→ **Problem statement**: Every entry should appear in your answer exactly as it does here.

→ **Excerpted data**:
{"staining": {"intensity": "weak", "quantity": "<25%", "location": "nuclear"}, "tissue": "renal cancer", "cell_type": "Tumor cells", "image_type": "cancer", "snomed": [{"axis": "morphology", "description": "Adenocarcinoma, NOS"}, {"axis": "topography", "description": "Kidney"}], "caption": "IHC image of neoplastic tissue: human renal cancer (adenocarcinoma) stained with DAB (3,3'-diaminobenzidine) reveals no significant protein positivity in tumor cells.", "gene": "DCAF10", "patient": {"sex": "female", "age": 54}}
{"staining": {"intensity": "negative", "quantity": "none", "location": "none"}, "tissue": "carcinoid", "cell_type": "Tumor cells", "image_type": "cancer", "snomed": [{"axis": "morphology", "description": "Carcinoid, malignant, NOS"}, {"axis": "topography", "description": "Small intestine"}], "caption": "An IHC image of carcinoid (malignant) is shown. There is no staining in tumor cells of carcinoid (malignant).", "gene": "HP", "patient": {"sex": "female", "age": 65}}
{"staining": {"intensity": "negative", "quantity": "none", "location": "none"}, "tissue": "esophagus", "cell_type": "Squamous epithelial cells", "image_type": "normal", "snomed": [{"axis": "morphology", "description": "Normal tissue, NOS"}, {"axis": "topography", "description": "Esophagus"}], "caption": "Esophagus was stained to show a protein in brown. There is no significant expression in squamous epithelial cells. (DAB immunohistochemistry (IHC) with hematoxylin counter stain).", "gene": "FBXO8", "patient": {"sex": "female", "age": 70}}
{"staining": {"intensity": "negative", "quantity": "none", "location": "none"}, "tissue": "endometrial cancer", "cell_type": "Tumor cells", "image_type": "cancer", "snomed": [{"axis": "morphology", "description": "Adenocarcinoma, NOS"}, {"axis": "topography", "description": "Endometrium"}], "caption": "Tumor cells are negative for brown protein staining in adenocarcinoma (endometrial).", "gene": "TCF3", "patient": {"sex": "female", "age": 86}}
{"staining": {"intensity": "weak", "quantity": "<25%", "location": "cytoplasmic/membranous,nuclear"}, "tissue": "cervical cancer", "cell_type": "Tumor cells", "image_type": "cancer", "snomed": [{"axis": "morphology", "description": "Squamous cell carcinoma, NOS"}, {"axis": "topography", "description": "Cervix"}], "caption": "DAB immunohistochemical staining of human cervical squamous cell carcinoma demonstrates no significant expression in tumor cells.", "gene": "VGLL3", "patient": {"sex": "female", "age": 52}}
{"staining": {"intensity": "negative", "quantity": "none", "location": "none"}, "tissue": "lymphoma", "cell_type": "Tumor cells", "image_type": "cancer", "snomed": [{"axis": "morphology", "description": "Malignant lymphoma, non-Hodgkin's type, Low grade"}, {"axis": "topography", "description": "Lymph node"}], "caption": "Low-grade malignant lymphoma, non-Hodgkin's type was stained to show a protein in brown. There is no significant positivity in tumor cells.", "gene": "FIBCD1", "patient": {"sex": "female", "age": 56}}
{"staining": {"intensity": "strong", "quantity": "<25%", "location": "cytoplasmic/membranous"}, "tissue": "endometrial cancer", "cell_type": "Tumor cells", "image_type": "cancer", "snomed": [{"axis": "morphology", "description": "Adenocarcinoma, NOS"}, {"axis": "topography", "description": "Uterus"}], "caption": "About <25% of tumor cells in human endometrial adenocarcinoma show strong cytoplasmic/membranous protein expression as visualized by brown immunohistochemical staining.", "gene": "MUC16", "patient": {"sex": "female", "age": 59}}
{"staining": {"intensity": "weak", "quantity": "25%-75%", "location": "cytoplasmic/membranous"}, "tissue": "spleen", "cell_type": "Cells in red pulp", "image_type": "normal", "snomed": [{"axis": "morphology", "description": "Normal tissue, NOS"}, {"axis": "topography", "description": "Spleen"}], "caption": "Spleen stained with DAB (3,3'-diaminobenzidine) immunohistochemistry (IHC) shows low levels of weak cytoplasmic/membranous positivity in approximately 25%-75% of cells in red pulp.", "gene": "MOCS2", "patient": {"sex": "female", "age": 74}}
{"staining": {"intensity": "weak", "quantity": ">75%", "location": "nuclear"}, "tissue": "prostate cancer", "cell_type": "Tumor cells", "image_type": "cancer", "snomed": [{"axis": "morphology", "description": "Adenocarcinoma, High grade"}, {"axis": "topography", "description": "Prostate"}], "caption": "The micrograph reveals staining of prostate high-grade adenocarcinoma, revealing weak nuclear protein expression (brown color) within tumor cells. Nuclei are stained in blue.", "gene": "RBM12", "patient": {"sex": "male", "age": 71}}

→ **Written solution**:
{"staining": {"intensity": "weak", "quantity": "<25%", "location": "nuclear"}, "tissue": "renal cancer", "cell_type": "Tumor cells", "image_type": "cancer", "snomed": [{"axis": "morphology", "description": "Adenocarcinoma, NOS"}, {"axis": "topography", "description": "Kidney"}], "caption": "IHC image of neoplastic tissue: human renal cancer (adenocarcinoma) stained with DAB (3,3'-diaminobenzidine) reveals no significant protein positivity in tumor cells.", "gene": "DCAF10", "patient": {"sex": "female", "age": 54}}
{"staining": {"intensity": "negative", "quantity": "none", "location": "none"}, "tissue": "carcinoid", "cell_type": "Tumor cells", "image_type": "cancer", "snomed": [{"axis": "morphology", "description": "Carcinoid, malignant, NOS"}, {"axis": "topography", "description": "Small intestine"}], "caption": "An IHC image of carcinoid (malignant) is shown. There is no staining in tumor cells of carcinoid (malignant).", "gene": "HP", "patient": {"sex": "female", "age": 65}}
{"staining": {"intensity": "negative", "quantity": "none", "location": "none"}, "tissue": "esophagus", "cell_type": "Squamous epithelial cells", "image_type": "normal", "snomed": [{"axis": "morphology", "description": "Normal tissue, NOS"}, {"axis": "topography", "description": "Esophagus"}], "caption": "Esophagus was stained to show a protein in brown. There is no significant expression in squamous epithelial cells. (DAB immunohistochemistry (IHC) with hematoxylin counter stain).", "gene": "FBXO8", "patient": {"sex": "female", "age": 70}}
{"staining": {"intensity": "negative", "quantity": "none", "location": "none"}, "tissue": "endometrial cancer", "cell_type": "Tumor cells", "image_type": "cancer", "snomed": [{"axis": "morphology", "description": "Adenocarcinoma, NOS"}, {"axis": "topography", "description": "Endometrium"}], "caption": "Tumor cells are negative for brown protein staining in adenocarcinoma (endometrial).", "gene": "TCF3", "patient": {"sex": "female", "age": 86}}
{"staining": {"intensity": "weak", "quantity": "<25%", "location": "cytoplasmic/membranous,nuclear"}, "tissue": "cervical cancer", "cell_type": "Tumor cells", "image_type": "cancer", "snomed": [{"axis": "morphology", "description": "Squamous cell carcinoma, NOS"}, {"axis": "topography", "description": "Cervix"}], "caption": "DAB immunohistochemical staining of human cervical squamous cell carcinoma demonstrates no significant expression in tumor cells.", "gene": "VGLL3", "patient": {"sex": "female", "age": 52}}
{"staining": {"intensity": "negative", "quantity": "none", "location": "none"}, "tissue": "lymphoma", "cell_type": "Tumor cells", "image_type": "cancer", "snomed": [{"axis": "morphology", "description": "Malignant lymphoma, non-Hodgkin's type, Low grade"}, {"axis": "topography", "description": "Lymph node"}], "caption": "Low-grade malignant lymphoma, non-Hodgkin's type was stained to show a protein in brown. There is no significant positivity in tumor cells.", "gene": "FIBCD1", "patient": {"sex": "female", "age": 56}}
{"staining": {"intensity": "strong", "quantity": "<25%", "location": "cytoplasmic/membranous"}, "tissue": "endometrial cancer", "cell_type": "Tumor cells", "image_type": "cancer", "snomed": [{"axis": "morphology", "description": "Adenocarcinoma, NOS"}, {"axis": "topography", "description": "Uterus"}], "caption": "About <25% of tumor cells in human endometrial adenocarcinoma show strong cytoplasmic/membranous protein expression as visualized by brown immunohistochemical staining.", "gene": "MUC16", "patient": {"sex": "female", "age": 59}}
{"staining": {"intensity": "weak", "quantity": "25%-75%", "location": "cytoplasmic/membranous"}, "tissue": "spleen", "cell_type": "Cells in red pulp", "image_type": "normal", "snomed": [{"axis": "morphology", "description": "Normal tissue, NOS"}, {"axis": "topography", "description": "Spleen"}], "caption": "Spleen stained with DAB (3,3'-diaminobenzidine) immunohistochemistry (IHC) shows low levels of weak cytoplasmic/membranous positivity in approximately 25%-75% of cells in red pulp.", "gene": "MOCS2", "patient": {"sex": "female", "age": 74}}
{"staining": {"intensity": "weak", "quantity": ">75%", "location": "nuclear"}, "tissue": "prostate cancer", "cell_type": "Tumor cells", "image_type": "cancer", "snomed": [{"axis": "morphology", "description": "Adenocarcinoma, High grade"}, {"axis": "topography", "description": "Prostate"}], "caption": "The micrograph reveals staining of prostate high-grade adenocarcinoma, revealing weak nuclear protein expression (brown color) within tumor cells. Nuclei are stained in blue.", "gene": "RBM12", "patient": {"sex": "male", "age": 71}}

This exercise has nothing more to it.